I looked at the error for a very long time and searched some questions I can only give out the following arguments. I don't know if they are correct or not.
Arguments 1:
1) *p
is an expression that is not a variable (or non-variable expression)
2) dereferencing pointer expression yields a reference, we are in fact using a reference to access the value of the object
Arguments 2:
the dereferencing expression only for which decltype
returns a reference, it is not a general case
Please points out any incorrectness or inaccurate descriptions of the above arguments.
Dereferencing a pointer yields an lvalue expression of the pointed-to type designating the object or function pointed to. It does not yield a reference.* *pi
is an lvalue of type int
.
decltype
(with an exception not relevant here) reports both an expression's type and its value category, the latter being encoded with reference types. Since *pi
is an lvalue, it's encoded as an lvalue reference type, so decltype(*pi)
is int &
: int
for the type, &
for the value category.
Expressions never have reference type because any referenceness is adjusted away "prior to any further analysis".
* This isn't a merely technical distinction: per the direction of core issue 232 and core issue 453, there are valid dereference expressions you can write where binding its result to a reference would cause undefined behavior.
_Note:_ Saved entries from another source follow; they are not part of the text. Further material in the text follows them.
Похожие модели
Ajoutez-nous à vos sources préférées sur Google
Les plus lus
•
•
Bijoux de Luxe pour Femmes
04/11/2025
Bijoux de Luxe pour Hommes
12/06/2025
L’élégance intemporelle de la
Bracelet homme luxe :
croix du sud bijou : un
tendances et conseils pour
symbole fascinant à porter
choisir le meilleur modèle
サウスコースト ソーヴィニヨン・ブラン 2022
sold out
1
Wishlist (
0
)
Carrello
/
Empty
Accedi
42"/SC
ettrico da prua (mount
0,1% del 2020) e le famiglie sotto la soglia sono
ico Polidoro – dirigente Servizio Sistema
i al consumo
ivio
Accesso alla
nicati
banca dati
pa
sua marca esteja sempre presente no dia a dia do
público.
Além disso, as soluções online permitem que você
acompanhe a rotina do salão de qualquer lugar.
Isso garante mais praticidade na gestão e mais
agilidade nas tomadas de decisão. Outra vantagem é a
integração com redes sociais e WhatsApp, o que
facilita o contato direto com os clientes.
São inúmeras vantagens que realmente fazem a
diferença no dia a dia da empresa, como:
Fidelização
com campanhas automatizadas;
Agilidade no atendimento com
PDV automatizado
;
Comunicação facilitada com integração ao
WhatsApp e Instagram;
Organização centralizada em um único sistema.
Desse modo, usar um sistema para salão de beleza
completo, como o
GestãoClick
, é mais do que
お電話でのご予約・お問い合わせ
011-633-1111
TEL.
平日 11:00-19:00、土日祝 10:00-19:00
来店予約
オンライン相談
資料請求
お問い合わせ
To answer your title question: as T.C. answered too, no. Expressions never have reference type. Given an int a; int &b = a;
, both the expression a
and the expression b
have type int
, and both expressions are lvalues.
1) *p
is an expression that is not a variable (or non-variable expression)
Correct.
2) dereferencing pointer expression yields a reference, we are in fact using a reference to access the value of the object
Dereferencing a pointer gives an lvalue, which decltype
changes into an lvalue reference.
the dereferencing expression only for which decltype returns a reference, it is not a general case
I'm not entirely sure what you mean here. If you mean that when decltype
doesn't produce a reference, having a declaration decltype(...) c;
without an initialiser can be valid, then yes, indeed. If you mean that aside from dereferenced pointers, decltype
never produces a reference type, then no. For instance,
int a;
decltype((a)) b; // not okay - decltype((a)) is int & because (a) is not the name of the
// variable, and the expression (a) is an lvalue
decltype(a) c; // okay - decltype(a) is int because a is the name of the variable
decltype(+a) d; // okay - decltype(+a) is int because the +a is a prvalue of type int
As a matter of fact, standard says following in 8.5.2.1:
The unary * operator performs indirection: the expression to which it
is applied shall be a pointer to an object type, or a pointer to a
function type and the result is an lvalue referring to the object or
function to which the expression points. If the type of the expression
is “pointer to T”, the type of the result is “T”.
So it is not the reference, but decltype()
gives you something which actually has a representation in the C++ types system, and reference is the closest thing to it.